Investors in Snap Inc (SNAP), the instant messaging and photo app got a dose of reality Thursday when its share price sunk back to its IPO (initial public offering) price of $17 a share as the tech sector took another hiding. However, those on the other side of the ledger has a day to remember.

After Thursday's 4.9 percent sell-off, short sellers pocketed a mark-to-market one day gains of $42 million, according to S3 Partners. (See also: Snap Shares Getting Closer to Post-IPO Low)

After what investors would have called a 'good IPO,' Snap surged to a high of $29.44 on March 3, one day after it began trading on the New York Stock Exchange. Despite the initial performance, Snap has attracted a fair amount of short selling interest as skeptics weighed in on the 'how will it make money' debate. "SNAP short interest topped out at $1.44 billion on May 30th and has gradually declined in the past three weeks as some short sellers covered their shorts to lock in profits," Ihor Dusaniwsky of S3 Partners, a financial analytics firm said.

"Short interest is now $1.13 billion, down 22% from its historical high. Including today’s 4% price drop, short sellers are up $195 million since SNAP’s March IPO."

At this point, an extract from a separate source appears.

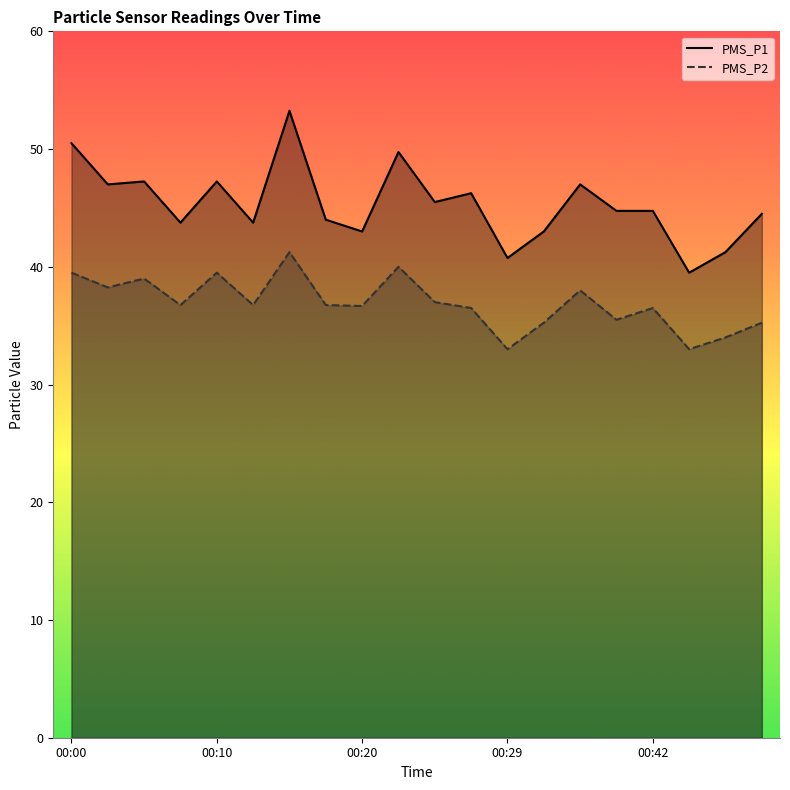

Reading right to left, list all the values displayed in this chart.

PMS_P1: 44.5	41.2	39.5	44.8	44.8	47.0	43.0	40.8	46.2	45.5	49.8	43.0	44.0	53.2	43.8	47.2	43.8	47.2	47.0	50.5
PMS_P2: 35.2	34.0	33.0	36.5	35.5	38.0	35.2	33.0	36.5	37.0	40.0	36.7	36.8	41.2	36.8	39.5	36.8	39.0	38.2	39.5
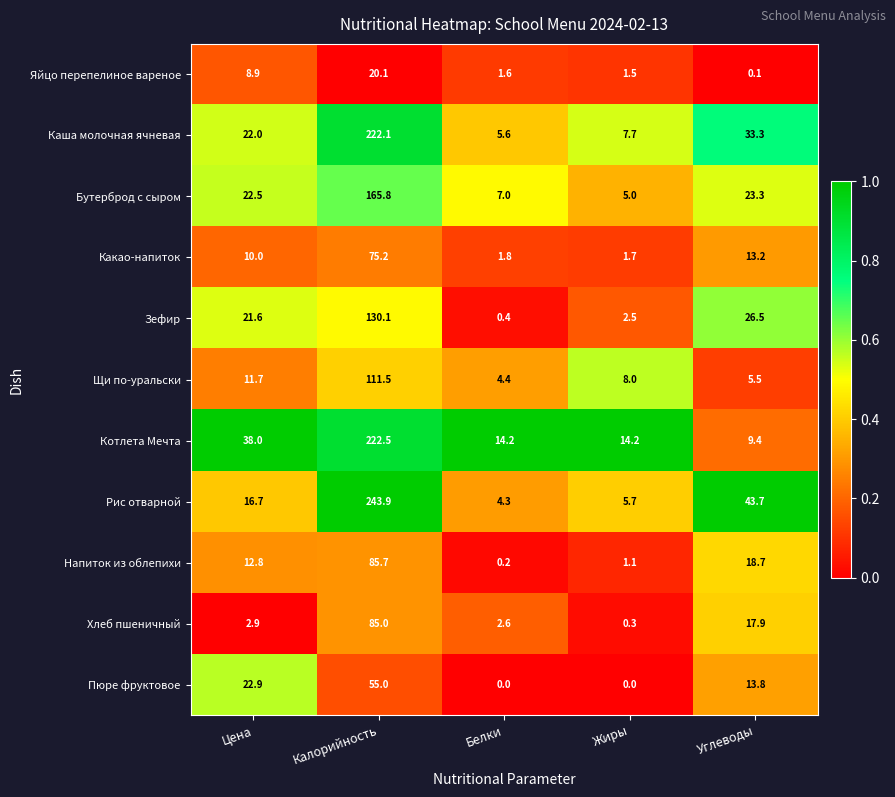

What is the greatest value displayed?

243.9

Dusaniwsky believes that short interest in Snap will increase if its share price remains around its IPO price as lockups for insiders shares expire, which will release more shares into the market as some investors look to exit their position. This will bring the average borrowing cost down, attracting more short selling interest. "Short sellers have been paying expensive borrow rates since the middle of May and now they have a $195 million cushion to make the 46 day wait until the first lockup expiry more comfortable," Dusaniwsky said.